De nombreux agents abortifs mis en cause

Or divers facteurs peuvent intervenir dans l’arrêt d’une gestation (traumatisme, alimentaire, maladies). Depuis 2010, un groupe national d’experts travaille pour donner un guide d’intervention dans le cas de séries d’avortements. Il est désormais valorisé au sein d’OSCAR (Observatoire et Suivi des Causes d’Avortements chez les Ruminants), dispositif national recueillant les résultats de diagnostic différentiel des avortements issus de protocoles optimisés et standardisés.
Ainsi, au fil des ans, dans les 10 départements pilotes engagés, l’importance de 2 « triades » d’agents infectieux majoritairement en cause a été démontrée : chez les bovins, BVD, fièvre Q et néosporose ; et pour les petits ruminants chlamydiose, fièvre Q et toxoplasmose.

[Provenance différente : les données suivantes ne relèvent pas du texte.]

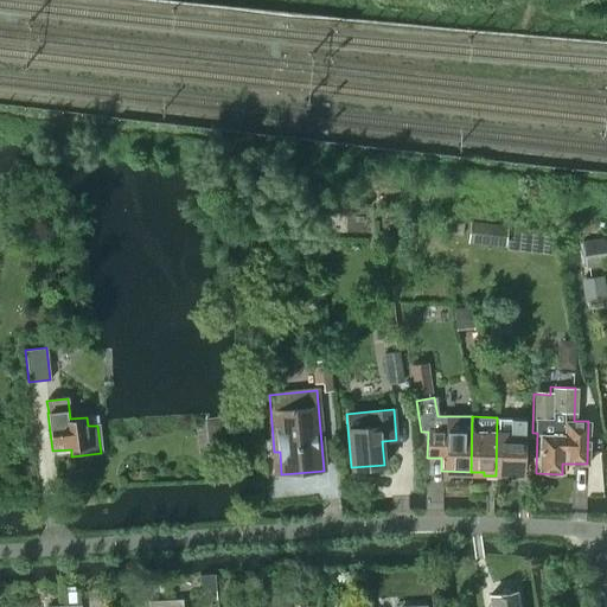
[(497,419),(496,475),(508,475),(508,472),(522,473),(523,419),(497,419)]
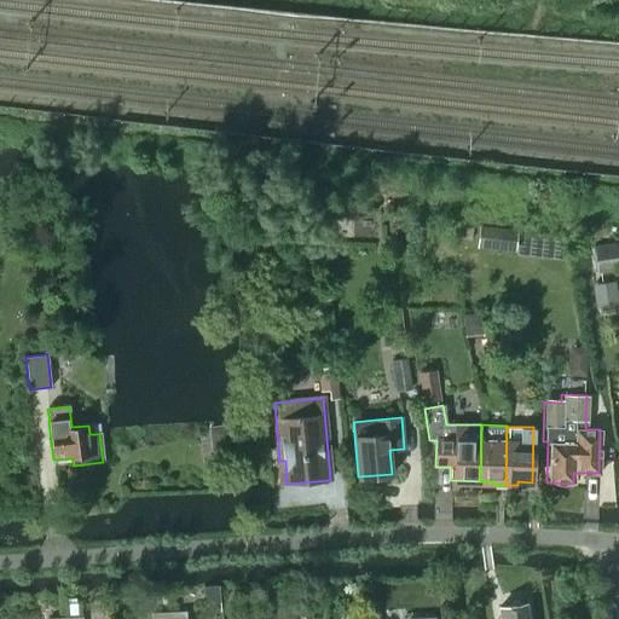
[(358,602),(358,618),(375,618),(375,602),(358,602)]
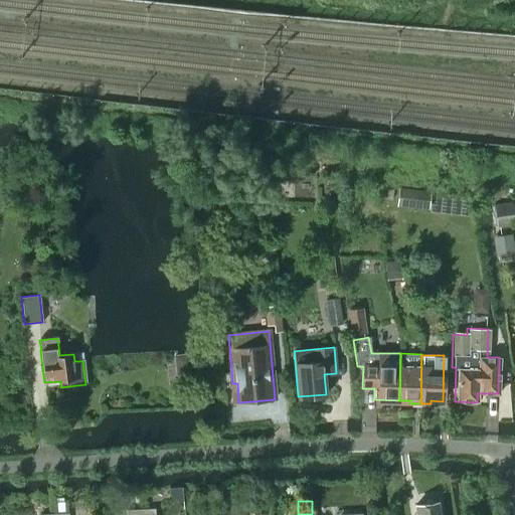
[(415,514),(439,514),(437,502),(414,506),(415,514)]
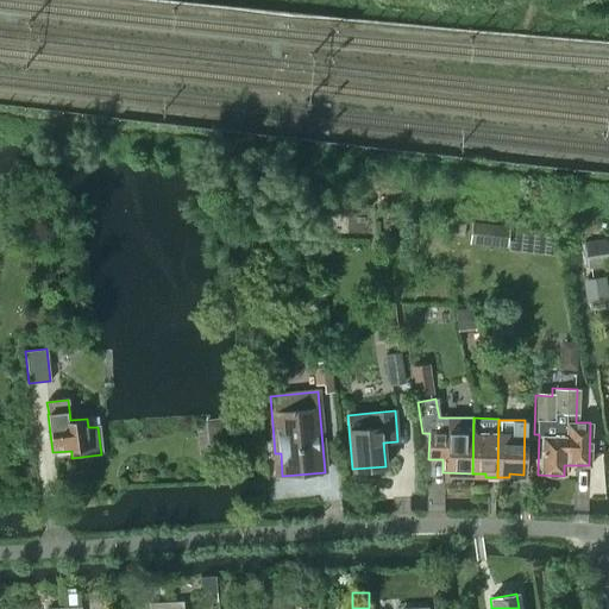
[(284,608),(284,596),(267,597),(267,608),(284,608)]
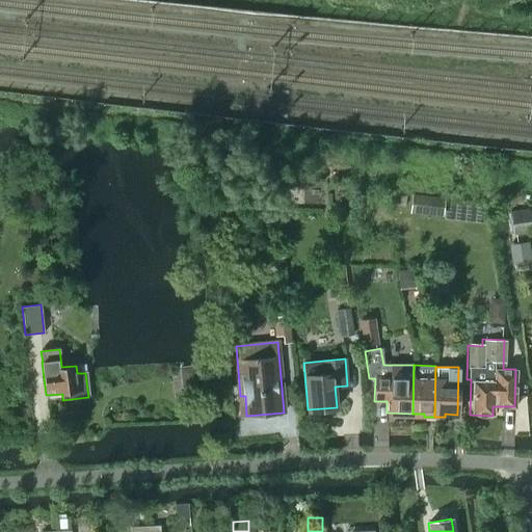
[(233,531),(233,522),(218,523),(218,531),(233,531)]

Vers une harmonisation des pratiques en Nouvelle-Aquitaine

Une démarche régionale est en cours au sein de la FRGDS Nouvelle-Aquitaine, afin de redonner un nouveau souffle aux déclarations d’avortements, d’augmenter le taux d’élucidation pour inciter les éleveurs à entamer les recherches nécessaires dans leur troupeau, et de pouvoir en tirer des enseignements collectifs sur les pathologies en cause.
En pratique, dans le cas de séries d’avortements, il s’agit d’adopter un tronc commun basé sur les résultats du protocole national OSCAR en y ajoutant deux maladies jugées d’importance supposée en Nouvelle Aquitaine : l’Ehrlichiose pour les bovins et la Salmonellose chez les petits ruminants, avec bien sûr la possibilité pour le vétérinaire d’ajouter ou enlever certaines recherches suivant le cas et la situation épidémiologique des cheptels.

Le Mot des Laboratoires d’Analyses

Il existe une grande variété de causes infectieuses d’avortement, leur mode d’action est tout aussi varié, et leur dépistage aussi !.
Soit on met en évidence l’agent pathogène grâce à différentes techniques, soit on recherche les anticorps produits par les animaux contre cet agent pathogène (sérologie). Associer les 2 techniques permet de maximiser les chances d’élucider la cause.

Exemple de Neospora chez les vaches et de Toxoplasma chez les petits ruminants :
Ces 2 parasites assez voisins s’installent chez les ruminants et se transmettent in utero à leurs produits, ils se localisent alors souvent sur le bloc « cerveau/yeux ». Récupérer l’avorton afin que le laboratoire teste le cerveau est le seul geste assurant la certitude d’un résultat positif. Par contre, l’écouvillon des voies génitales de la mère est très peu probablement révélateur.
Par ailleurs, comme il s’agit d’une maladie parasitaire, si la contamination a eu lieu sur le troupeau, d’autres femelles sont vraisemblablement infectées. Elles produisent alors des anticorps qu’on peut trouver grâce à un sondage sur quelques animaux (5 en général), en particulier sur des anciennes avortées ou « coulées » depuis plus de 3 semaines, temps minimum nécessaire à la production d’anticorps.
Faire une prise de sang et un écouvillon (si avortement de moins de 8 jours) sur l’avortée sont obligatoires (brucellose !) mais ne permet pas de dépister la néosporose ou la toxoplasmose, l’avorton et/ou des prises de sang sur d’autres femelles du lot sont nécessaires.

Exemple de la Fièvre Q : au moment de l’avortement causé par la Fièvre Q, la bactérie responsable, Coxiella est présente dans les sécrétions génitales (ATTENTION A SE PROTEGER, ZOONOSE !), le placenta voire l’avorton, mais en quantité variable selon l’espèce : en abondance chez les petits ruminants, beaucoup moins chez la vache. On ne parvient pas toujours à la mettre en évidence par la technique PCR. D’un autre côté, un résultat positif isolé en PCR peut ne pas être significatif de la cause d’avortement. Comme c’est une maladie contagieuse, là encore, des prises de sang sur les congénères permettent d’évaluer si la maladie est présente dans le troupeau.